WORK TO COMPLETE
Within the records below is a range that opens at the line with "universidades, en un" and closes at the line with "concurso de los". Return that range word for word, both ends included, and only that range.

= = = = = = =

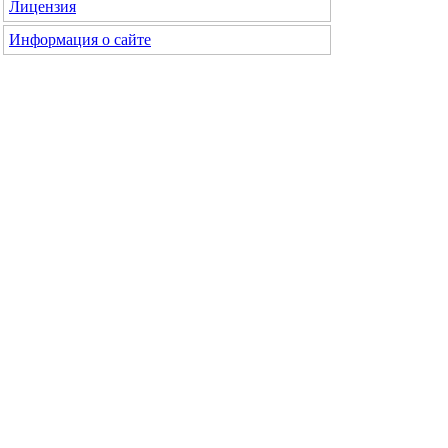
Лицензия
Информация о сайте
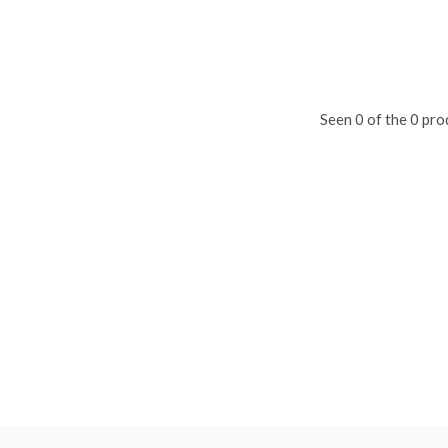
Seen 0 of the 0 pro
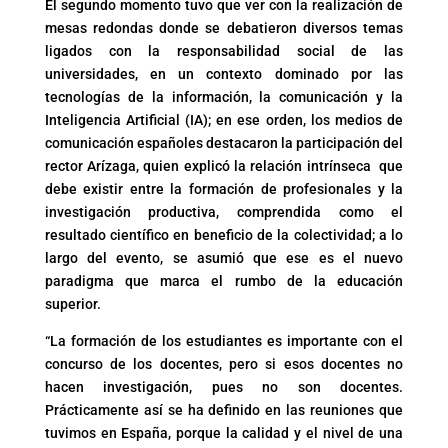
El segundo momento tuvo que ver con la realización de
mesas redondas donde se debatieron diversos temas
ligados con la responsabilidad social de las
universidades, en un contexto dominado por las
tecnologías de la información, la comunicación y la
Inteligencia Artificial (IA); en ese orden, los medios de
comunicación españoles destacaron la participación del
rector Arízaga, quien explicó la relación intrínseca que
debe existir entre la formación de profesionales y la
investigación productiva, comprendida como el
resultado científico en beneficio de la colectividad; a lo
largo del evento, se asumió que ese es el nuevo
paradigma que marca el rumbo de la educación
superior.
“La formación de los estudiantes es importante con el
concurso de los docentes, pero si esos docentes no
hacen investigación, pues no son docentes.
Prácticamente así se ha definido en las reuniones que
tuvimos en España, porque la calidad y el nivel de una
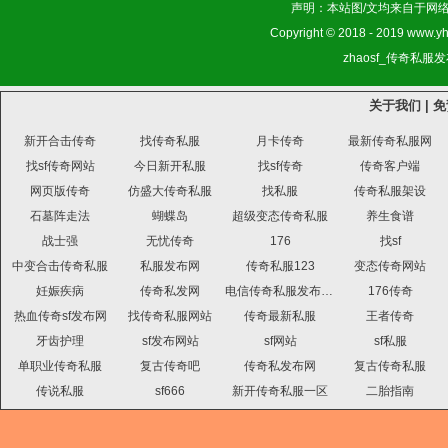
声明：本站图/文均来自于网
Copyright © 2018 - 2019 www.yh
zhaosf_传奇私服发布网
关于我们
|
免
新开合击传奇
找传奇私服
月卡传奇
最新传奇私服网
找sf传奇网站
今日新开私服
找sf传奇
传奇客户端
网页版传奇
仿盛大传奇私服
找私服
传奇私服架设
石墓阵走法
蝴蝶岛
超级变态传奇私服
养生食谱
战士强
无忧传奇
176
找sf
中变合击传奇私服
私服发布网
传奇私服123
变态传奇网站
妊娠疾病
传奇私发网
电信传奇私服发布网站
176传奇
热血传奇sf发布网
找传奇私服网站
传奇最新私服
王者传奇
牙齿护理
sf发布网站
sf网站
sf私服
单职业传奇私服
复古传奇吧
传奇私发布网
复古传奇私服
传说私服
sf666
新开传奇私服一区
二胎指南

= = = = = = =

YOUR SOLUTION
universidades, en un contexto dominado por las
tecnologías de la información, la comunicación y la
Inteligencia Artificial (IA); en ese orden, los medios de
comunicación españoles destacaron la participación del
rector Arízaga, quien explicó la relación intrínseca que
debe existir entre la formación de profesionales y la
investigación productiva, comprendida como el
resultado científico en beneficio de la colectividad; a lo
largo del evento, se asumió que ese es el nuevo
paradigma que marca el rumbo de la educación
superior.
“La formación de los estudiantes es importante con el
concurso de los docentes, pero si esos docentes no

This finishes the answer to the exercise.